Plus l’ensemble de ces composantes sera réuni, plus il y a de chances que John fasse évoluer son projet sexuel dans une direction plus sociable.

Annexe à propos de la conception de la psychothérapie

Je me limiterai à évoquer les parties spécifiquement centrées sur le projet sexuel. D’autres dimensions de soutien, d’introspection, de partage d’idées communes à toute psychothérapie d’adolescent doivent également exister. Il serait catastrophique de réduire John à sa déviance sexuelle débutante. Ce qui est spécifique : 

Dimension d’introspection - L’aider à faire des liens passé-présent: Il a probablement été traité "comme rien" ou comme objet sexuel, et il lui en reste des représentations et traumatiques et qui l’ont perverti (envie de "remettre le couvert"). Le faire se souvenir surtout des moments pénibles que lui a vécus. Essayer de susciter sa colère et son indignation.
Lui montrer que sa liberté de choix reste présente: John décide de privilégier son plaisir (comme on l’a fait avec lui) mais il pourrait faire autrement, par exemple pour garder l’estime de ceux qui croient en lui ou pour ne pas avoir de gros ennuis; ne pas tabler sur la souffrance des victimes maintenant!

Dimension sexo-cognitiviste - Entraîner John à élaborer une sexualité à la fois effective et socialement acceptable, via des questions, invitations à penser et centrations du discours concrètes et explicites.

La check-list suivante n’est ni exhaustive, ni évidemment à passer en revue en une fois:

Quelles activités sexuelles trouve-t-il normal à son âge? Et dans le futur? Envisage-t-il de draguer, puis d’avoir des relations sexuelles avec des gens de son âge ou plus âgés? Comment va-t-il s’y prendre? ⇒ en discuter avec lui.

  • Quels sont ses fantasmes masturbatoires les plus récurrents? Peut-il modifier ceux qui s’avéreraient préoccupants?
  • La pornographie l’aide-t-elle à se stimuler sexuellement? Laquelle? L’aider à faire des tris.
  • Est-il parfois "pressé" de plonger sexuellement sur un plus petit? Pourquoi?
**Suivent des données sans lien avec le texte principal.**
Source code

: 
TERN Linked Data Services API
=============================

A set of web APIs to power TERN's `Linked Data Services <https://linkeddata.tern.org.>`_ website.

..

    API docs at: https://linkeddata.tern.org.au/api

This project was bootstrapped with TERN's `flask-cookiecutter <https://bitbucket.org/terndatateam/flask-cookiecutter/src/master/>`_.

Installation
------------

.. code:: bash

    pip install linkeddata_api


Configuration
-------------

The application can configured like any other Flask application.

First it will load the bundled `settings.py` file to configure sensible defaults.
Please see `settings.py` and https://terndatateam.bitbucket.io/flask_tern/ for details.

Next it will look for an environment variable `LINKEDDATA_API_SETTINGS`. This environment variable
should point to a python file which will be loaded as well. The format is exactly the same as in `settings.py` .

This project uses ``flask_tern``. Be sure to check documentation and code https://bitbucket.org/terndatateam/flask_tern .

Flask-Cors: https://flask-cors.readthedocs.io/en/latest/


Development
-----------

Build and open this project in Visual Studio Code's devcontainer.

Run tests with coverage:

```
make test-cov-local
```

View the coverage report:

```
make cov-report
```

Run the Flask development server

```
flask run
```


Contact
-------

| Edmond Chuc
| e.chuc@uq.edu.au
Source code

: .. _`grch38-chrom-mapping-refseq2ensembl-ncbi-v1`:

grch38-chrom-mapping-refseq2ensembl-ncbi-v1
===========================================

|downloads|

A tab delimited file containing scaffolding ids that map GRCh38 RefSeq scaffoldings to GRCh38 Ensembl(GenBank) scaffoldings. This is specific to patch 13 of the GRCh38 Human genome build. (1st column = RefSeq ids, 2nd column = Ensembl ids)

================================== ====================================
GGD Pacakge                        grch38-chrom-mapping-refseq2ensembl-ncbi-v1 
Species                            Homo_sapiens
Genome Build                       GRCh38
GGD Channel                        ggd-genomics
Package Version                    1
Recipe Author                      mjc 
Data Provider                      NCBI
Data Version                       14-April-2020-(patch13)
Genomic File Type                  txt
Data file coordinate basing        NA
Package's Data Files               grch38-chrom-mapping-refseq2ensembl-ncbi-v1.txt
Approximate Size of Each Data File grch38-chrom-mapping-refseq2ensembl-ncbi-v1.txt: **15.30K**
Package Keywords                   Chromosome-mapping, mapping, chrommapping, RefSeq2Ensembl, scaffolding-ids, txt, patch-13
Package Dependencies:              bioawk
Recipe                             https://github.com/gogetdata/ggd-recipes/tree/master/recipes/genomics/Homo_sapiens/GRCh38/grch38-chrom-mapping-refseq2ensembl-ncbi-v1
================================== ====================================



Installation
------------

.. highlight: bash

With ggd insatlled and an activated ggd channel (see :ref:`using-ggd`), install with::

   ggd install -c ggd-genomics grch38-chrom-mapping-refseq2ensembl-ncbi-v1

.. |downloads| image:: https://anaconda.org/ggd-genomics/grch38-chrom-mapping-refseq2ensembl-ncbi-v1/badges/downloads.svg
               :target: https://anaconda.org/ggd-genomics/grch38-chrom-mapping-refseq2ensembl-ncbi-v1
Pour le plaisir sexuel facile ou/et pour la joie de dominer, de faire souffrir[1]? Quelle alternative utiliser alors? (se changer les idées ... trouver un refuge discret vite fait pour aller se masturber rapidement ... téléphoner à son psy: trouver des idées concrètes avec lui)

 


[1]Si cette dernière motivation existe, c’est la plus préoccupante! L’aider à la comprendre en référence à son passé, l’inviter à y renoncer, pour ne pas être, lui "comme ça"; lui donner des occasions sublimées de diriger d’autres.